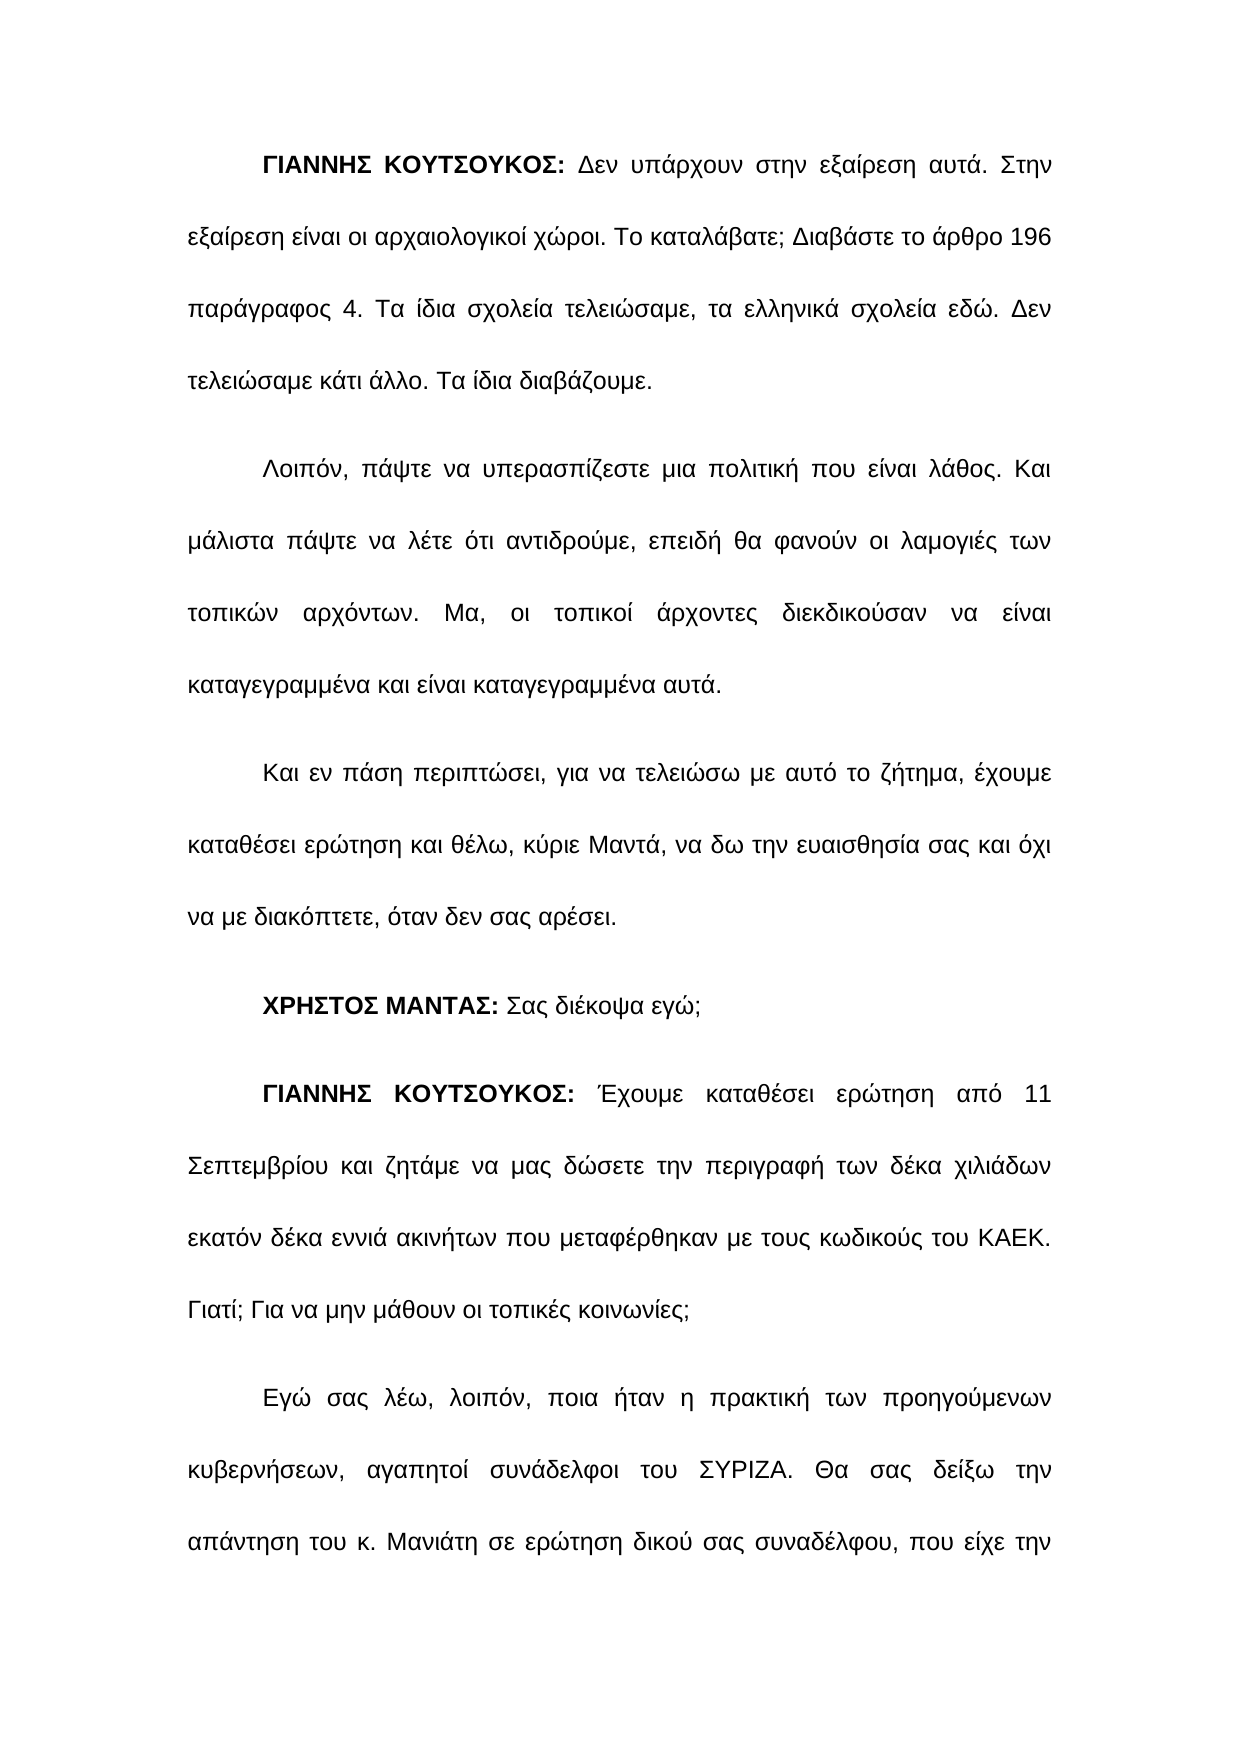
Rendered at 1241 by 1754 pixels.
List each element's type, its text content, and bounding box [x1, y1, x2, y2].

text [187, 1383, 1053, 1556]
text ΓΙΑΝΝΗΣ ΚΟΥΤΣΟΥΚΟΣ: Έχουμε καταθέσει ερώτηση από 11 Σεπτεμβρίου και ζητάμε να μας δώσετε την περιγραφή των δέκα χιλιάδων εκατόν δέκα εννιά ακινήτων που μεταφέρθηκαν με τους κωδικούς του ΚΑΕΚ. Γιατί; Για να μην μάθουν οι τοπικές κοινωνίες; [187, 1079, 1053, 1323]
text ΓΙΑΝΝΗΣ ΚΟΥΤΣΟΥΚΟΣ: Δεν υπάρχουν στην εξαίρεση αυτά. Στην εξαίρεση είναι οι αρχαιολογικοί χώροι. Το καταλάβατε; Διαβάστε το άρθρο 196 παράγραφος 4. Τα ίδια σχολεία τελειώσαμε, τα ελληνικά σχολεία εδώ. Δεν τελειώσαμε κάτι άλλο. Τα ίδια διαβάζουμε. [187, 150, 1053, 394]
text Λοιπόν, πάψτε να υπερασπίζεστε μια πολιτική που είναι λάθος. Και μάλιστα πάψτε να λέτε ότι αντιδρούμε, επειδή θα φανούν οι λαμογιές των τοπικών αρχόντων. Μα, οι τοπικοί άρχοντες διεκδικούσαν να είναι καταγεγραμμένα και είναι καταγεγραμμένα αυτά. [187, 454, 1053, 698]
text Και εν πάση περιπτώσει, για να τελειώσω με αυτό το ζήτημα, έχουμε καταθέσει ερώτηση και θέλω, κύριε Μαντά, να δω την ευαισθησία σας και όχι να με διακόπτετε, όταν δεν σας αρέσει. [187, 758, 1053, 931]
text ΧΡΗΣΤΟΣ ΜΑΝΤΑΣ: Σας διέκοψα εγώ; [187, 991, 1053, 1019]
********************
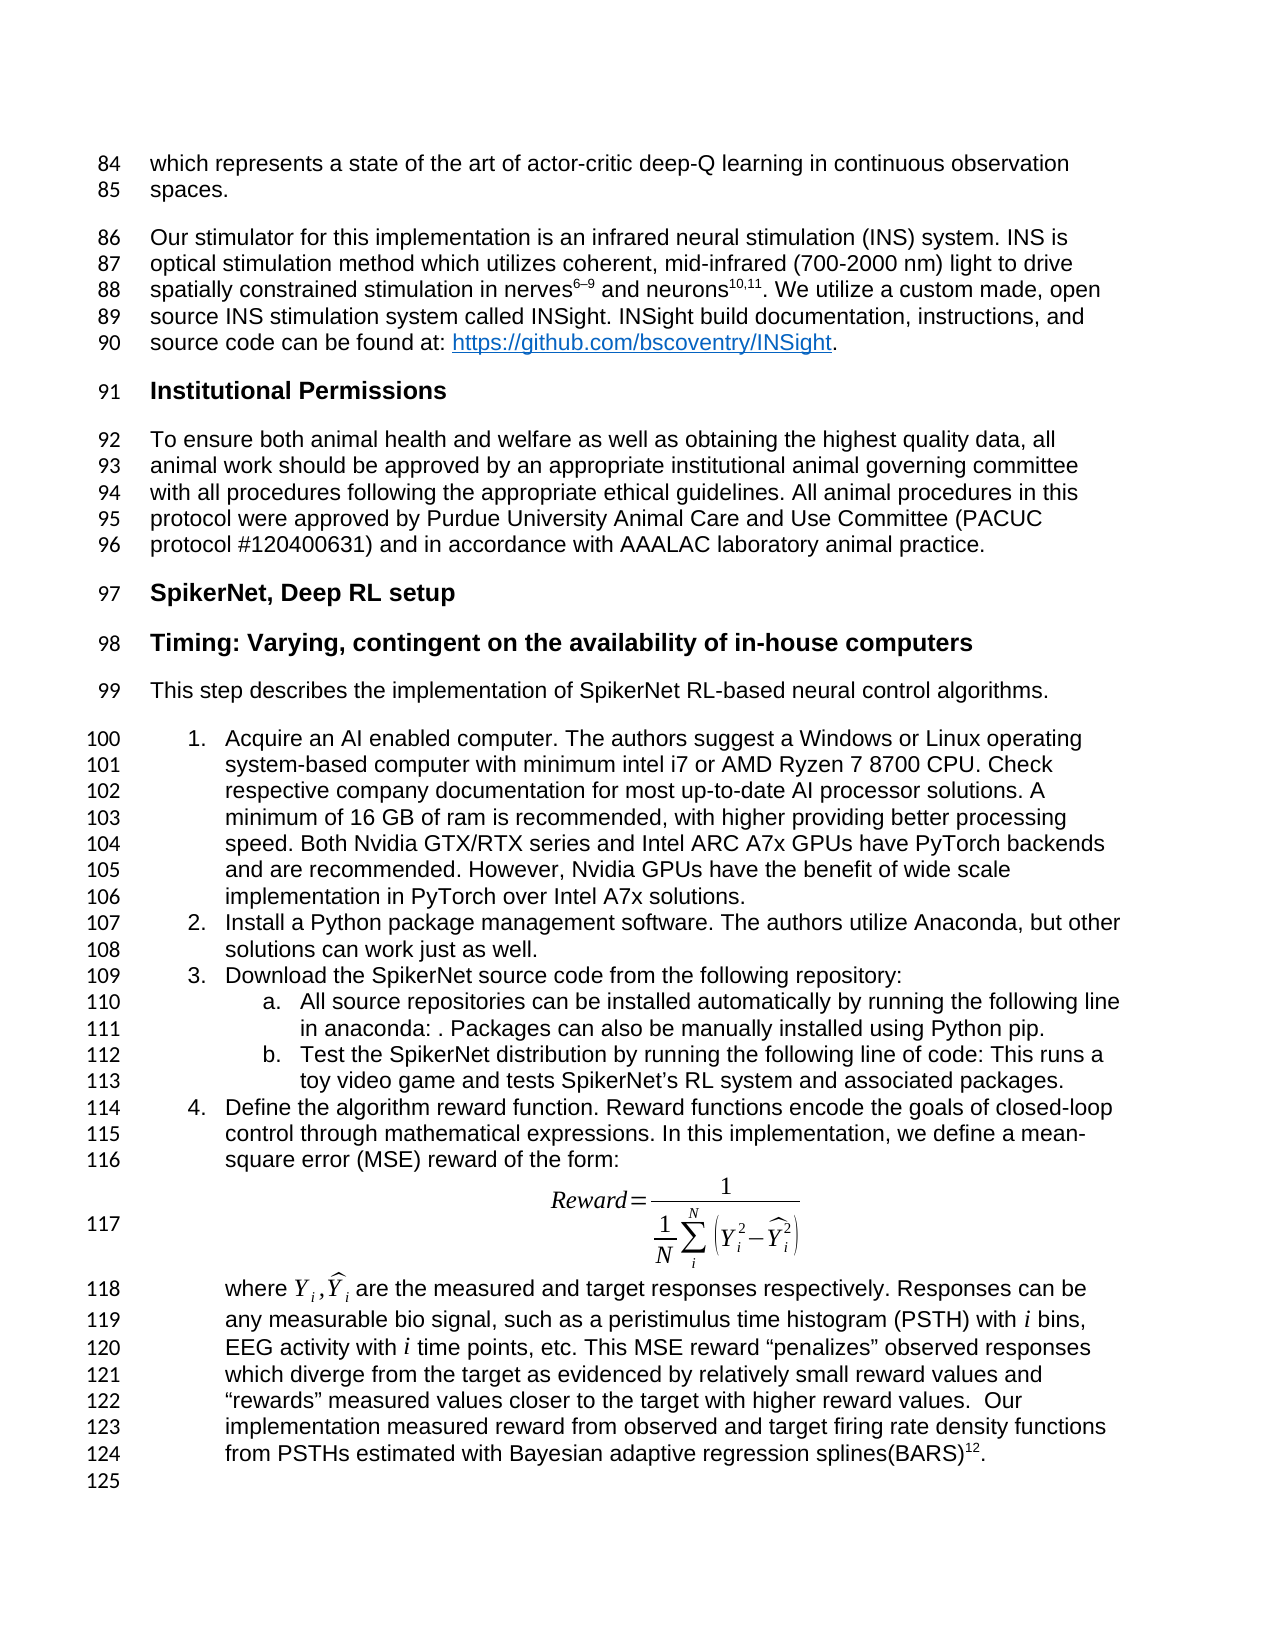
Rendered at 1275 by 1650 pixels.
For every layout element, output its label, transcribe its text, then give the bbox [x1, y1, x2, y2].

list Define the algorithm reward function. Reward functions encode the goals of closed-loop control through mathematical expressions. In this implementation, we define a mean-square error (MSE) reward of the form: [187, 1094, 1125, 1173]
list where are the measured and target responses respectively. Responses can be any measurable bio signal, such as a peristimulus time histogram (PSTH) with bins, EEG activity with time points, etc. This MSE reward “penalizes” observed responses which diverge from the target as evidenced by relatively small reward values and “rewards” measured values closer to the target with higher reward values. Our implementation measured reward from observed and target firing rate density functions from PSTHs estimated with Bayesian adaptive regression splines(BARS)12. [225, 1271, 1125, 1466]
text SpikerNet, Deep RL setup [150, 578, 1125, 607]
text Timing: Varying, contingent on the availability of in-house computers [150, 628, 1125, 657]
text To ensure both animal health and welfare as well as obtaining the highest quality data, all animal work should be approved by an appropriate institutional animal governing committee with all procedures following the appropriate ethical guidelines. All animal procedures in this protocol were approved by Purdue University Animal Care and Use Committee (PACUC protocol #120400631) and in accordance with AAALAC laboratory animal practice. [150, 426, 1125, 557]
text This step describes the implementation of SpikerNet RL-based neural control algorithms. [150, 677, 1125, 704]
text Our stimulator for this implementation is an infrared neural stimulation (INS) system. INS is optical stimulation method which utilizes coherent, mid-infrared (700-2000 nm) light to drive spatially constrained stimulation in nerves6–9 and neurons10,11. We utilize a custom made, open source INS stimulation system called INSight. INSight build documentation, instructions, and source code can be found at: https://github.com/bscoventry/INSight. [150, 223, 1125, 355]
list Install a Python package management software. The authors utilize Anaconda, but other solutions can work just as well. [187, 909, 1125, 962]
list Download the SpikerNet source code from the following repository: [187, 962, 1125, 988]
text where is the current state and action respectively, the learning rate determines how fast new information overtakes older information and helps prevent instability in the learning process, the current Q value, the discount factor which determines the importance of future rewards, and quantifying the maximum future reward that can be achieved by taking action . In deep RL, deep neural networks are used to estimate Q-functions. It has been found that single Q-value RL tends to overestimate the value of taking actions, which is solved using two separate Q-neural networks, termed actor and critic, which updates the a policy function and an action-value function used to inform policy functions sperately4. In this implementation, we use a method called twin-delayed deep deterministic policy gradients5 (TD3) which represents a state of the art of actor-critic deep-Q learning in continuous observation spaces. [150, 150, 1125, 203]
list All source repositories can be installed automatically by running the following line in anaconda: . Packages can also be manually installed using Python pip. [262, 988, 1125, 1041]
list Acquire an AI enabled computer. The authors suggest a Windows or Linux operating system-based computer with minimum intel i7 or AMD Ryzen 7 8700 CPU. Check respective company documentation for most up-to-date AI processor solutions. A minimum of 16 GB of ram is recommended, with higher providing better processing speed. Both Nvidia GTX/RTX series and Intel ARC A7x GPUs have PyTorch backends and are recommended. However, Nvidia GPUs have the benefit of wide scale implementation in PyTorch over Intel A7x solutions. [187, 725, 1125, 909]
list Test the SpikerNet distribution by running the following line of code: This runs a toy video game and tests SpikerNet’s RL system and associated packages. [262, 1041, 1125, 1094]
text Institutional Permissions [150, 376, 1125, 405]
********************
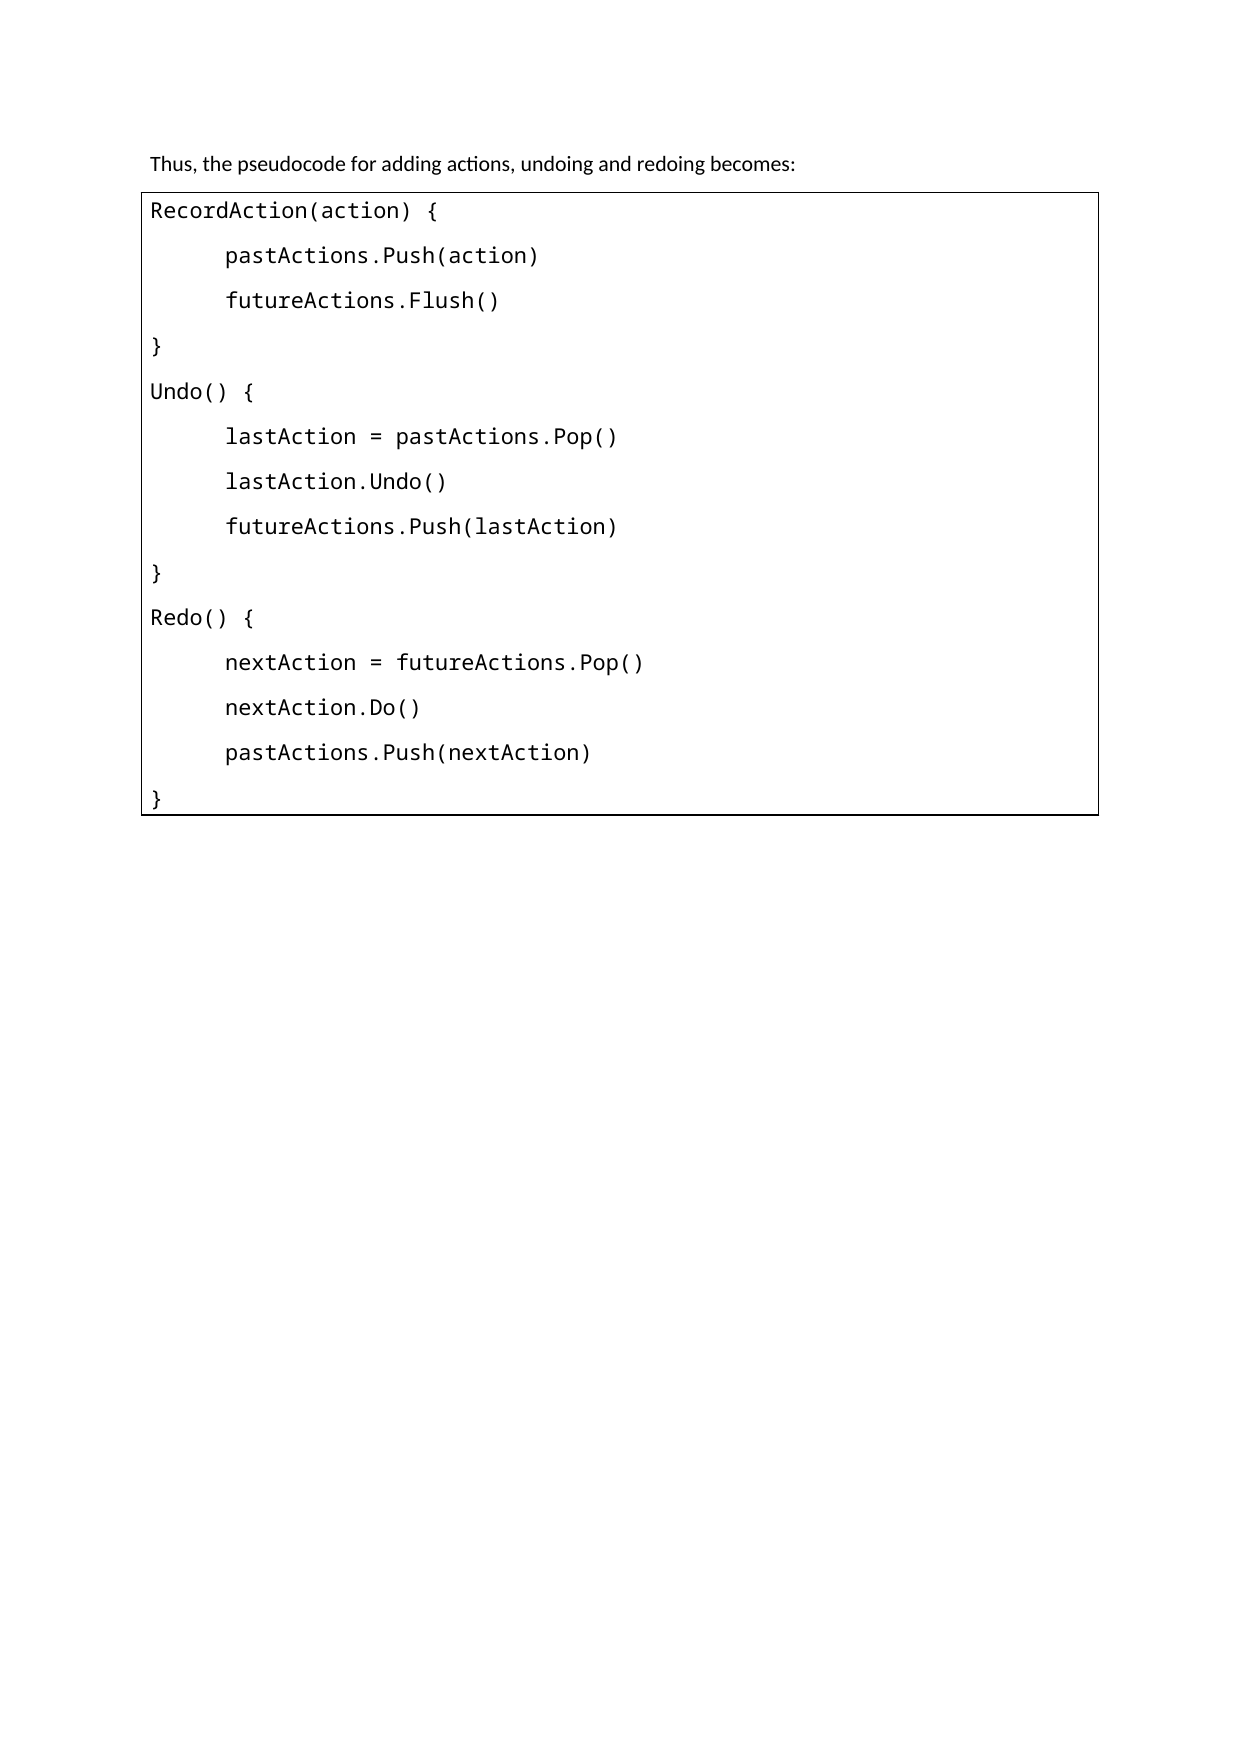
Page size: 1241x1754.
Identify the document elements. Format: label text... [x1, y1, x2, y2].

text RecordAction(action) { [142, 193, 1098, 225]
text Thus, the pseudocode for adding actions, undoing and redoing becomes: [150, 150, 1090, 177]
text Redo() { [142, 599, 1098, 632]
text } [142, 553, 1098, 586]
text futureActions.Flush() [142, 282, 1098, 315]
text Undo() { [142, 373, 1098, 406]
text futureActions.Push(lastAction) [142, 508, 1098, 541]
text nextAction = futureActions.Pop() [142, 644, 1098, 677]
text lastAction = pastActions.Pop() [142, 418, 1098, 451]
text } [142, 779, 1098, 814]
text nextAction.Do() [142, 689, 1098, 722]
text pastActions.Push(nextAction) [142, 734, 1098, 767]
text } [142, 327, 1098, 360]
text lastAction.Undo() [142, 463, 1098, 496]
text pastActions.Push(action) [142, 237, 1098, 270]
********************
### What is needed
The output should be exactly the lines above from the line containing "Rendered at 1241 by 1754 pixels." to the line containing "List each element's", inclusive, with no other lines.

### Reply
Rendered at 1241 by 1754 pixels.
List each element's type, its text content, and bounding box [x1, y1, x2, y2].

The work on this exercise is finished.